Pour différencier ce qui ressort de l'urbain et de l'interurbain, un décret fixera des critères précis élaborés en concertation avec les syndicats d'opérateurs l'UTP, et la Fédération Nationale des Transports de voyageurs (FNTV) et les élus du Groupement des autorités responsables de transport (Gart).

Selon nos informations, devraient-être considérées comme services urbains, toutes les lignes opérées avec des véhicules de transport guidé (métro tramway, trolleybus) ou avec des autobus, ce qui exclut les autocars. La distance moyenne entre les arrêts d'une ligne urbaine ne devrait pas excéder 500 mètres. La fréquence de passage des bus entrera également en ligne de compte. Le ratio fréquence en heure de pointe/fréquence en heure creuse ne devrait pas être inférieur à 2,5. Ainsi si en heure de pointe la fréquence de passage est de cinq autobus, elle devra être au moins de deux autobus en heure creuse.

A noter que cet amendement prévoit également un dispositif de compensation financière, en cas de transfert de compétence de lignes opérées par le département vers l'agglomération. Ce système de compensation ne concernait jusque-là que les lignes scolaires.

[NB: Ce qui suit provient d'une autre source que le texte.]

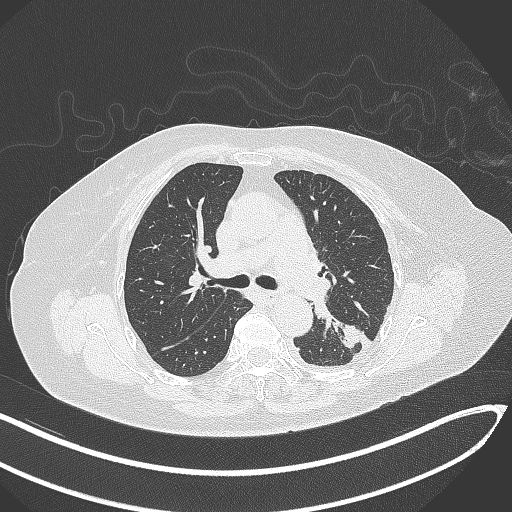
Chest CT, one axial slice; position 200 of 270 along the scan axis; reconstruction kernel B70f; 120 kVp; lung window (W 1500 / L -600 HU); 1 mm slice thickness; 512 × 512 image matrix, field of view 400 × 400 mm. Female patient, age 76 years. From the clinical record (not read from this slice): clinical TNM (as recorded): T1c N0 M0.
Annotated regions visible in this slice (bounding box drawn by a radiologist):
- lung tumour (recorded histology: adenocarcinoma): box from (x=338, y=320) to (x=358, y=352) px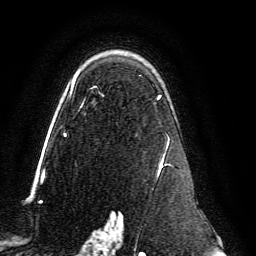
Breast MRI, one axial slice; position 93 of 134 along the scan axis; cropped to one breast; dynamic contrast-enhanced series, time point 2 of 6 at this slice position (early post-contrast); 3 T; TE 4.6 ms, TR 8.8 ms; 256 × 256 image matrix, field of view 200 × 200 mm. Female patient.
Outlined on this slice (semi-automatically segmented with operator editing):
- enhancing-tissue mask used for the functional tumour volume (all voxels passing the contrast-enhancement thresholds inside the analysis volume; usually the tumour): bounding box [x1, y1, x2, y2] px = [64, 75, 172, 239]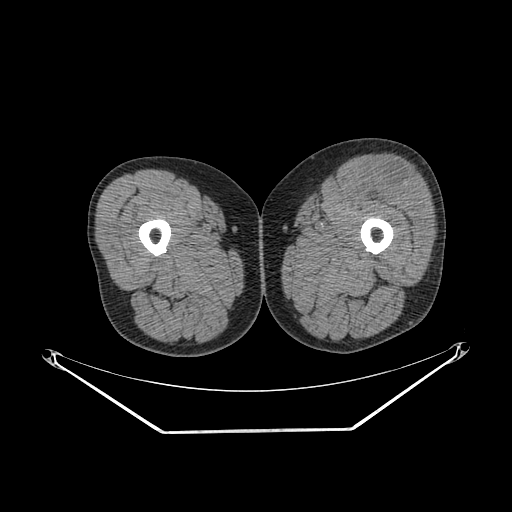
CT of an extremity soft-tissue mass (from a PET/CT study), one axial slice. Position 225 of 267 along the scan axis. 140 kVp. Soft-tissue window (W 400 / L 40 HU). 512 × 512 image matrix, field of view 500 × 500 mm. Male patient. From the clinical record (not read from this slice): histological type: extraskeletal osteosarcoma; grade: high; site of the primary tumour: right thigh.
Structures marked on this image (expert contour drawn on MRI and transferred to this co-registered scan by the dataset authors):
- gross tumour volume (mass): bounding box [x1, y1, x2, y2] px = [370, 165, 419, 207]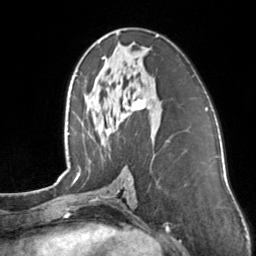
Breast MRI, one axial slice. Position 72 of 160 along the scan axis. Cropped to one breast. Dynamic contrast-enhanced series, time point 2 of 7 at this slice position (early post-contrast). 3 T. TE 1.7 ms, TR 4.6 ms. 1 mm slice thickness. 256 × 256 image matrix, field of view 160 × 160 mm. Female patient.
Outlined on this slice (semi-automatically segmented with operator editing):
- enhancing-tissue mask used for the functional tumour volume (all voxels passing the contrast-enhancement thresholds inside the analysis volume; usually the tumour): bounding box [x1, y1, x2, y2] px = [102, 35, 159, 110]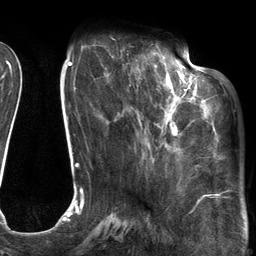
Breast MRI (dynamic contrast-enhanced), one axial slice; position 42 of 134 along the scan axis; cropped to one breast; dynamic contrast-enhanced series, time point 2 of 6 at this slice position (early post-contrast); 3 T; TE 2.7 ms, TR 6.6 ms; 256 × 256 image matrix, field of view 200 × 200 mm. Female patient.
Structures marked on this image (semi-automatically segmented with operator editing):
- enhancing-tissue mask used for the functional tumour volume (all voxels passing the contrast-enhancement thresholds inside the analysis volume; usually the tumour): bounding box [x1, y1, x2, y2] px = [121, 54, 205, 153]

Versement transport interurbain ?

Quel sera l'impact de ces mesures sur l'organisation des transports publics sur le territoire des agglomérations ? Une première étude que nous nous sommes procurés, apporte quelques éléments de réponses. Si l'on applique les critères énumérés précédemment dans une agglomération comme Toulon, la part de l'activité urbaine est évaluée à 97% mais à Avignon ce taux passe à 83% et à Moulins 63%.

Cette nouvelle donne ne devrait pas impacter la ressource principale des transports urbains qu'est le versement transport (VT). Ce dernier continuera à être perçu sur le territoire des agglomérations comme avant la disparition du PTU même sur les parties du territoire où ne circuleront que des lignes interurbaines.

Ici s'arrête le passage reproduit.